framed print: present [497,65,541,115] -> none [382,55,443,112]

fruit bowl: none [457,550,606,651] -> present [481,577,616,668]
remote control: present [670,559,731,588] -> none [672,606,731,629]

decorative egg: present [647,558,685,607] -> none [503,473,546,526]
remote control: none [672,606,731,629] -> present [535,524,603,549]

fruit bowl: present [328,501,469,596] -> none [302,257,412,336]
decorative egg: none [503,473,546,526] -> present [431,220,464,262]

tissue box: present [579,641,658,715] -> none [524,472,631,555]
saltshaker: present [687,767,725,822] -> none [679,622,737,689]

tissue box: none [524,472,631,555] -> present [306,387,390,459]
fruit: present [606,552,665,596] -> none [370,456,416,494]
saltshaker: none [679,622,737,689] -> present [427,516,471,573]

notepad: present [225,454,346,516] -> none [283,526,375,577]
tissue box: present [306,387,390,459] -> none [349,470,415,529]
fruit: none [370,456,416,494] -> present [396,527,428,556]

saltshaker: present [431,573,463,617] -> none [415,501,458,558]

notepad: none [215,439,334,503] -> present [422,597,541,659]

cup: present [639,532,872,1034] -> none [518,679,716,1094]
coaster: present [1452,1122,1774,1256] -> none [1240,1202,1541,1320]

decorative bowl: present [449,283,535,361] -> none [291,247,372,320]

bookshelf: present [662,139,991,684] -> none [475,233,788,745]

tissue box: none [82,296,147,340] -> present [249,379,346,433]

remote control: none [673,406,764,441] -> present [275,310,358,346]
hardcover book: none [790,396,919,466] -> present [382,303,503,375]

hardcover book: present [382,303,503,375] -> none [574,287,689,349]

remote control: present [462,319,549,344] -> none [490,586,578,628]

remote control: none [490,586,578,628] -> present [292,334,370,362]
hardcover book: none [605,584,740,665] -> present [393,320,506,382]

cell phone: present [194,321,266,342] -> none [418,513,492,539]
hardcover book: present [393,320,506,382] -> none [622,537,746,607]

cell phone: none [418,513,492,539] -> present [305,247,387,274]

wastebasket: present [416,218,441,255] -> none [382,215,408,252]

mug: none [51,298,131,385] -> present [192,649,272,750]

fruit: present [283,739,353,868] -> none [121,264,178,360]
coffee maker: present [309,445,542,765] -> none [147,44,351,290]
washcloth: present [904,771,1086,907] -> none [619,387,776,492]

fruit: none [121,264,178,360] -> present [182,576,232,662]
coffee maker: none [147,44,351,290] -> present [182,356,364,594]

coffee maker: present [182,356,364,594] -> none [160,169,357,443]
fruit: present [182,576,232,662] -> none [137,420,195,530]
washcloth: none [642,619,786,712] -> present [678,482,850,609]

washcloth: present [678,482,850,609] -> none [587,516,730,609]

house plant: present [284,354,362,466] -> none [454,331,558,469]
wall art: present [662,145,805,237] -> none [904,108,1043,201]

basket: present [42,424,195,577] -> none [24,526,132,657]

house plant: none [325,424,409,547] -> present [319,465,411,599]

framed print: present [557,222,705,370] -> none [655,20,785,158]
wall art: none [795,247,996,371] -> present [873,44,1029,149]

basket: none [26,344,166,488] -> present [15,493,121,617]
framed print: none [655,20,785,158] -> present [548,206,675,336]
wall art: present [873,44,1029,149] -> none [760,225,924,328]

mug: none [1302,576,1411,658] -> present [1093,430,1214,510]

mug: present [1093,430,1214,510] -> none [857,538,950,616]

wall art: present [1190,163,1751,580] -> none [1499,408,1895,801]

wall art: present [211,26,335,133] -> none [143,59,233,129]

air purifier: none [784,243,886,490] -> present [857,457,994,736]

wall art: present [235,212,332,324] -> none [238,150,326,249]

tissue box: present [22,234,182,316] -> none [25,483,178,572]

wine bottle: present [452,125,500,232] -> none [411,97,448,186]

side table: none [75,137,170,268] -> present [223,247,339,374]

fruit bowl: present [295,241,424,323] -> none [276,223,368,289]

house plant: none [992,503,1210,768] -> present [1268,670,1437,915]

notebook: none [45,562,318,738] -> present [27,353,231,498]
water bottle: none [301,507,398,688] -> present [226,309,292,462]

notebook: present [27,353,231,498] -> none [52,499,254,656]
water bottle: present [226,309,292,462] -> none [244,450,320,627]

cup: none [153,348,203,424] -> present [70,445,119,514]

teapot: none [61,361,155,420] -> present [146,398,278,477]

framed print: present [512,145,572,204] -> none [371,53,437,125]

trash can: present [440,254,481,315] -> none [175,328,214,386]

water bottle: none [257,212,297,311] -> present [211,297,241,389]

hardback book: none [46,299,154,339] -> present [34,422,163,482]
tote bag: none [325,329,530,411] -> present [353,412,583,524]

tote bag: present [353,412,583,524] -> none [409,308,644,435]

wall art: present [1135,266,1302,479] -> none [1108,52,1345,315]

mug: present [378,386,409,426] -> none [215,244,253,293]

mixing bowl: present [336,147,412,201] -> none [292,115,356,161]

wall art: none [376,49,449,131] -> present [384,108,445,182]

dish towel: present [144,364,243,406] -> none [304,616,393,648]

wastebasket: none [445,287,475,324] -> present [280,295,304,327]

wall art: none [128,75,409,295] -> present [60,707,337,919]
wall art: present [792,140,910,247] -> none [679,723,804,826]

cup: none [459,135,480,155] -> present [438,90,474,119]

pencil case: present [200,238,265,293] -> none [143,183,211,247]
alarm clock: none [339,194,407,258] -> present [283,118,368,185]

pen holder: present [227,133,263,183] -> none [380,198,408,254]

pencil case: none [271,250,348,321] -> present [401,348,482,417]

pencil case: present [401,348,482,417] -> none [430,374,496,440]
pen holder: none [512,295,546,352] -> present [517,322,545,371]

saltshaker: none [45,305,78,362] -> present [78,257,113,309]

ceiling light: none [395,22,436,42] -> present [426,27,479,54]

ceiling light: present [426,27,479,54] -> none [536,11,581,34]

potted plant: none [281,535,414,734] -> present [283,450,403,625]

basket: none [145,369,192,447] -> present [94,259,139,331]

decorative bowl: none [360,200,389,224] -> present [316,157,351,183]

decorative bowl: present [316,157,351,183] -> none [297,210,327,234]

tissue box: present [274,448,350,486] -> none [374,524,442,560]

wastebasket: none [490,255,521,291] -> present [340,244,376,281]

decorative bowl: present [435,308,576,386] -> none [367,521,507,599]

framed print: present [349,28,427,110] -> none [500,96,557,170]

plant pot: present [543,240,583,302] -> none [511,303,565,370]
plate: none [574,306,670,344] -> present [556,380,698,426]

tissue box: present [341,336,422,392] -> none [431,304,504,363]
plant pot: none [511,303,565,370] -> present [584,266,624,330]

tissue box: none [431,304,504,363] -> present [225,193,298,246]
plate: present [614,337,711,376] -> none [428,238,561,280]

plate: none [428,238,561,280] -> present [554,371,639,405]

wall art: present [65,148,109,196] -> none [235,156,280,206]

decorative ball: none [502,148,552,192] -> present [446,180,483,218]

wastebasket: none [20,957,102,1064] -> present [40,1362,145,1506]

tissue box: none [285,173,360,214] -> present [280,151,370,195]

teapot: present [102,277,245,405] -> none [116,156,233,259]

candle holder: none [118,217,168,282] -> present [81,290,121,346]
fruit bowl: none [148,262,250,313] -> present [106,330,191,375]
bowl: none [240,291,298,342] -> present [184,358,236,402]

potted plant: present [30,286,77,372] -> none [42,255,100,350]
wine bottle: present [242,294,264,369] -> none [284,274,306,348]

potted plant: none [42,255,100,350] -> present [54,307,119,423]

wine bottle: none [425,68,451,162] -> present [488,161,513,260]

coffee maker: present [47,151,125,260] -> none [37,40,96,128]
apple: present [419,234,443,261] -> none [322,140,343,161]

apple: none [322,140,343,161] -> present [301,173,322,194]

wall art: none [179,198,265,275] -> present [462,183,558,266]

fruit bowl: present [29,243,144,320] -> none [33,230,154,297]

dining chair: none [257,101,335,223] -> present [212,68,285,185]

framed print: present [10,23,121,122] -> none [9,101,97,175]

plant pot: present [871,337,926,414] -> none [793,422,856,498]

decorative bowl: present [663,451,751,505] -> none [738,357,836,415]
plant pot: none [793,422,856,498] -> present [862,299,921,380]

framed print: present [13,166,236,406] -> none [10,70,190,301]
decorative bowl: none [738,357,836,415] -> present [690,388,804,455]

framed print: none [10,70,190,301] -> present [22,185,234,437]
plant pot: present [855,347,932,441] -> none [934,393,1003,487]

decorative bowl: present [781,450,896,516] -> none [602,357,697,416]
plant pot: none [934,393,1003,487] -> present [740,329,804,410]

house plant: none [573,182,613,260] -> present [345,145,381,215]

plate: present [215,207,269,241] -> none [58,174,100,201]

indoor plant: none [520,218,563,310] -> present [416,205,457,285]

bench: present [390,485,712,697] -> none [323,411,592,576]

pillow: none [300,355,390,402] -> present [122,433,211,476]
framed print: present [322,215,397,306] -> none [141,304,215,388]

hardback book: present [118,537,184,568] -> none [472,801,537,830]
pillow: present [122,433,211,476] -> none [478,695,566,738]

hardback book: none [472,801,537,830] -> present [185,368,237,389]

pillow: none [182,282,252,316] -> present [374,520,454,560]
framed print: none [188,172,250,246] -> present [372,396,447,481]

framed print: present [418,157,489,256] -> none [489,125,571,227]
-----
Please write out, exactly as they appear, the line that contains "decorative bowl: present [781,450,896,516]" and every line after it up to the end of the entries above, and no others.

Your solution
decorative bowl: present [781,450,896,516] -> none [602,357,697,416]
plant pot: none [934,393,1003,487] -> present [740,329,804,410]

house plant: none [573,182,613,260] -> present [345,145,381,215]

plate: present [215,207,269,241] -> none [58,174,100,201]

indoor plant: none [520,218,563,310] -> present [416,205,457,285]

bench: present [390,485,712,697] -> none [323,411,592,576]

pillow: none [300,355,390,402] -> present [122,433,211,476]
framed print: present [322,215,397,306] -> none [141,304,215,388]

hardback book: present [118,537,184,568] -> none [472,801,537,830]
pillow: present [122,433,211,476] -> none [478,695,566,738]

hardback book: none [472,801,537,830] -> present [185,368,237,389]

pillow: none [182,282,252,316] -> present [374,520,454,560]
framed print: none [188,172,250,246] -> present [372,396,447,481]

framed print: present [418,157,489,256] -> none [489,125,571,227]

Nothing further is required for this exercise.